Wie für jeden leicht festzustellen war, ist der Datenschutz in Liquid Feedback ein heiß umstrittenes Thema. Darum haben wir für diesen Teil unserer Reihe zwei Personen interviewt: Simon Weiß und Justus Wingert. Beide vertreten gegenteilige Meinungen. Keine davon soll übernommen werden. Es geht uns hier darum, euch beide Seiten der Medaille aufzuzeigen, damit sich schlussendlich jeder selbst eine Meinung bilden kann.
– Wer bist du und was tust du in der Piratenpartei?
Justus: Ich bin 21 Jahre alt, einfacher Pirat und studiere an der Universität Karlsruhe Informatik. Ich bin seit 7 Jahren immer weiter in die (Un-)Tiefen des Internets vorgestoßen und entwickle derzeit freiberuflich Web 2.0 Applikationen. Mein besonderes Hobby sind alle Arten von IT-Sicherheit, dies geht vom Absichern meiner eigenen Scripte und Server bis hin zum Entwickeln von Theorien für sichere Wahlcomputer. Für die Piratenpartei bin ich gelegentlich auch schon als Programmierer tätig geworden, so stammt zum Beispiel der „Piratisierer“, mit dem man einen Avatar mit dem „Ich wähle Piraten“ / „Ich bin Pirat“ Logo versehen konnte, von mir. Weitere Projekte sind zurzeit in Arbeit, aber noch geheim 😉 Auch im „echten Leben“ bin ich aktiv, ich baue beispielsweise für einige umliegende Stammtische zurzeit Prospektständer, von denen einer auf dem Bundesparteitag als Rednerpult hergehalten hat.

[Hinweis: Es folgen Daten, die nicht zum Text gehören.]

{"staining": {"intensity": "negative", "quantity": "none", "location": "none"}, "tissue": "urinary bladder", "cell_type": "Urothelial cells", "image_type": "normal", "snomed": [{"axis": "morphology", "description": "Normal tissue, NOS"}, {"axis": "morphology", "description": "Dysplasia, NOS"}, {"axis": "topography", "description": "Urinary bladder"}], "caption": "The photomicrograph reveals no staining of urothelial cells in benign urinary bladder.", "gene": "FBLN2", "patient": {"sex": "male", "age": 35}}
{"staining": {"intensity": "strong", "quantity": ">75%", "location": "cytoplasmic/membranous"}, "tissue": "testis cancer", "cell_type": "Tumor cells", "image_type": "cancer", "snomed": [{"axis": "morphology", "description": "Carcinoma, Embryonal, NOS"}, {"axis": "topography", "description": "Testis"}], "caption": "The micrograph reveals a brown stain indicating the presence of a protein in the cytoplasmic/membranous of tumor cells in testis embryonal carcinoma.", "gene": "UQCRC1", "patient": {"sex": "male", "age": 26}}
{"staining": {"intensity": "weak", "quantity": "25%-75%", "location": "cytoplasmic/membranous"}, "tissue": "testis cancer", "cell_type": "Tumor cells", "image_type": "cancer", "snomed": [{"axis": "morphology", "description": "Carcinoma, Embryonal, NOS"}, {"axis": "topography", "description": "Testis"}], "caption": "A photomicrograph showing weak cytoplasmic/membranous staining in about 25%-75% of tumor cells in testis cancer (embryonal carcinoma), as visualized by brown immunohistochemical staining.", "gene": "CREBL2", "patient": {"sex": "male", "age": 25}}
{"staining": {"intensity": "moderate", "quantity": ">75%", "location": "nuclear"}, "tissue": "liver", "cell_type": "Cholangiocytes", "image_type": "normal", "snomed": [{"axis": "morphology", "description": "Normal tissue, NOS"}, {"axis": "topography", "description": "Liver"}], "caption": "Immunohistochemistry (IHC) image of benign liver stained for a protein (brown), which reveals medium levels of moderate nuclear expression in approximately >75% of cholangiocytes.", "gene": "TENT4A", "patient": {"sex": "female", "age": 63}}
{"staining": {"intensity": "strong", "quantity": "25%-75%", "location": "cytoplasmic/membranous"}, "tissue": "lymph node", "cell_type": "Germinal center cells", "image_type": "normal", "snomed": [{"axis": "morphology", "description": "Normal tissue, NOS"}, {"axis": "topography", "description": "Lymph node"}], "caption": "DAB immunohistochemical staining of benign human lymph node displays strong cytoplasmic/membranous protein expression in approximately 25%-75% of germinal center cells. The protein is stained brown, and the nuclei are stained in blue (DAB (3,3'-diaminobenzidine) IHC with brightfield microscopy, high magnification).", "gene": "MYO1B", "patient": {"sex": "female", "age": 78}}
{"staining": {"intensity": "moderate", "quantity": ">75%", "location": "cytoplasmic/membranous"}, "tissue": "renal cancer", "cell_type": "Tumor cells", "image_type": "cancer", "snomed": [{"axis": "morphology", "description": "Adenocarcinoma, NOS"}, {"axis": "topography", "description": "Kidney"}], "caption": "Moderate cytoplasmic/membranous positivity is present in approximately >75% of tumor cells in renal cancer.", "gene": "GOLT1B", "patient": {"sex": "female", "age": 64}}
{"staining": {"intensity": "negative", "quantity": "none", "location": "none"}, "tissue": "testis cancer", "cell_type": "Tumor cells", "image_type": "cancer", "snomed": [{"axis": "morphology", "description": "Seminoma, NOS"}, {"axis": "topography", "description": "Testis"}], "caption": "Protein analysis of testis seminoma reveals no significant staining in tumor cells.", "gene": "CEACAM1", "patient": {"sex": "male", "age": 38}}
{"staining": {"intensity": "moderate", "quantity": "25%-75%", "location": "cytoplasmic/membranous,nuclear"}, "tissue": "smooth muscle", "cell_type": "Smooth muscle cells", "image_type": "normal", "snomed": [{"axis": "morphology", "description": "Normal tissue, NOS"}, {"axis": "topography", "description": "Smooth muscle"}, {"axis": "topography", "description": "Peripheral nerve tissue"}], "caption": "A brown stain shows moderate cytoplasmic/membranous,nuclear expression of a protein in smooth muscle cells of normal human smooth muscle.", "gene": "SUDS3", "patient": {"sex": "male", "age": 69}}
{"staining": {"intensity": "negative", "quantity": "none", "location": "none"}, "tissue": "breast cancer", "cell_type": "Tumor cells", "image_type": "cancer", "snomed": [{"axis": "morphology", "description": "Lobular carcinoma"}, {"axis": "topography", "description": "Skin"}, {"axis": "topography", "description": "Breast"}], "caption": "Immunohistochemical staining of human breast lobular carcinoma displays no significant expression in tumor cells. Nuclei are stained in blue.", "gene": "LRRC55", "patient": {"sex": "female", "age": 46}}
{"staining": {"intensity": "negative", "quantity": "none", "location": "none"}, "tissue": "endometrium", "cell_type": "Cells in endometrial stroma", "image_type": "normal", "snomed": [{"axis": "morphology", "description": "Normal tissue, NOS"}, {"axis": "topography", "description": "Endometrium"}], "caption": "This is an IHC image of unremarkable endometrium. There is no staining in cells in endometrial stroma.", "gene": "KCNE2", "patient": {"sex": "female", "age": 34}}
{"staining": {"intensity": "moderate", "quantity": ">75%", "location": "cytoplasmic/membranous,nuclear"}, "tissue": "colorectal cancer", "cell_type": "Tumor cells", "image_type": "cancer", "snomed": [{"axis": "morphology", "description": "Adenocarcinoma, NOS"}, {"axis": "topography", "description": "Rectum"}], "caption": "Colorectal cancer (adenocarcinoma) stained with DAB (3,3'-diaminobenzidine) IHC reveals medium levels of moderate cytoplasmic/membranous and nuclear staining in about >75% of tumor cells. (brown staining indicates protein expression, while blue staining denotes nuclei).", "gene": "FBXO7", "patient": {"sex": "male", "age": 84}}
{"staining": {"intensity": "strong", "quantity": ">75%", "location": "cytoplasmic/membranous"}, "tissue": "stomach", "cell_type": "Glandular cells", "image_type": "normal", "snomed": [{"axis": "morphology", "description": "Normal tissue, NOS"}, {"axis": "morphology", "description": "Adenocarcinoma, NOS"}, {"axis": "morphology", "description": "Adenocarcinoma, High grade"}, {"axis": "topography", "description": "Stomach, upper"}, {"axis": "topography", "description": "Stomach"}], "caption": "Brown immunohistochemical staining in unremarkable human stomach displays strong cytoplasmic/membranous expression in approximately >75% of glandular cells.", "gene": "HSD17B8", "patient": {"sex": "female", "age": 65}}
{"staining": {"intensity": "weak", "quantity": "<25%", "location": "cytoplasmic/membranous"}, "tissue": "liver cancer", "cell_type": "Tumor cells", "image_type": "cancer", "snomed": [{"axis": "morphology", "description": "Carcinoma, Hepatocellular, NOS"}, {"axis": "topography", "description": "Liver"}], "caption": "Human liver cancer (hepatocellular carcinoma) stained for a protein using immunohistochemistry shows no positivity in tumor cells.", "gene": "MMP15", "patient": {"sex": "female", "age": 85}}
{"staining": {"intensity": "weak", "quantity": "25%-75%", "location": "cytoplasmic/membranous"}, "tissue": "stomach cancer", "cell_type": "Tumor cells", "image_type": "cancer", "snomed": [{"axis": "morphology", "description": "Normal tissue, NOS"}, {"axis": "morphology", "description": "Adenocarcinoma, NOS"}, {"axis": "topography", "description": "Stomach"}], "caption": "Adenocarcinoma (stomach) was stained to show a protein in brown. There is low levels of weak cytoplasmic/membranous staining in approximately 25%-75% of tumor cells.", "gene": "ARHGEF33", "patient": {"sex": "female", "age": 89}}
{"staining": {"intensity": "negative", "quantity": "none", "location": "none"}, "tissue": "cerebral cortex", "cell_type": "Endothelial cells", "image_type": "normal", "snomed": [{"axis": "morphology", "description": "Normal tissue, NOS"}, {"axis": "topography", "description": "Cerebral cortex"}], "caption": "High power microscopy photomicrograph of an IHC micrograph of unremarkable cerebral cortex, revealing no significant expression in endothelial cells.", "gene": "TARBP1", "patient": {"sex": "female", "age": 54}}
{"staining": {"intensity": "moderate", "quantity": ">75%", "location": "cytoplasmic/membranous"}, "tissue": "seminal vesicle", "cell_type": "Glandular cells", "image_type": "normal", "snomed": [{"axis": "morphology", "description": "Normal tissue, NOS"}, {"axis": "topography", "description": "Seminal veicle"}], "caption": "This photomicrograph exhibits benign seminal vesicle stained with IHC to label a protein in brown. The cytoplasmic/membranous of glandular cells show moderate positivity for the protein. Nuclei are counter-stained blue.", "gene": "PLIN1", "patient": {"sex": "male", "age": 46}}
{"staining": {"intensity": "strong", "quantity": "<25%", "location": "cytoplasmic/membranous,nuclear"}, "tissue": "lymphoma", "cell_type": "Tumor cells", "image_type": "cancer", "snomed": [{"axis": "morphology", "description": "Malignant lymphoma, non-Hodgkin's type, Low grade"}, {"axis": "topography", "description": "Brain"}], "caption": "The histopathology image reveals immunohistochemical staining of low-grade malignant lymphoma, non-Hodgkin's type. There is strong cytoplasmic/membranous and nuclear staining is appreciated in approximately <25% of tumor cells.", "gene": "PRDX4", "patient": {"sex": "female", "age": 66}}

Simon: Mein Name ist Simon Weiß, ich bin 25, Mathematiker und Mitglied der Piratenpartei seit Juli 2009. Was Liquid Feedback angeht, war ich seit Januar 2010 erst mal nur begeisterter Anwender im LV Berlin. Danach habe ich angefangen, mich im Berliner LF-Squad zu beteiligen, insbesondere um die dahinterstehenden Ideen und das Wissen, um die Benutzung weiterzuverbreiten. Dabei habe ich den größten Teil einer ausführlichen FAQ zum Berliner LiquidFeedback geschrieben, die jetzt auch die Grundlage einer FAQ für den bundesweiten Einsatz sein soll. Außerdem bin ich seit kurzem angehender Admin auf lqpp.de (dem Server, auf dem die Berliner Instanz und die der anderen Landesverbände laufen).
– Warum wird im Zusammenhang mit LiquidFeedback so oft mangelnder Datenschutz kritisiert?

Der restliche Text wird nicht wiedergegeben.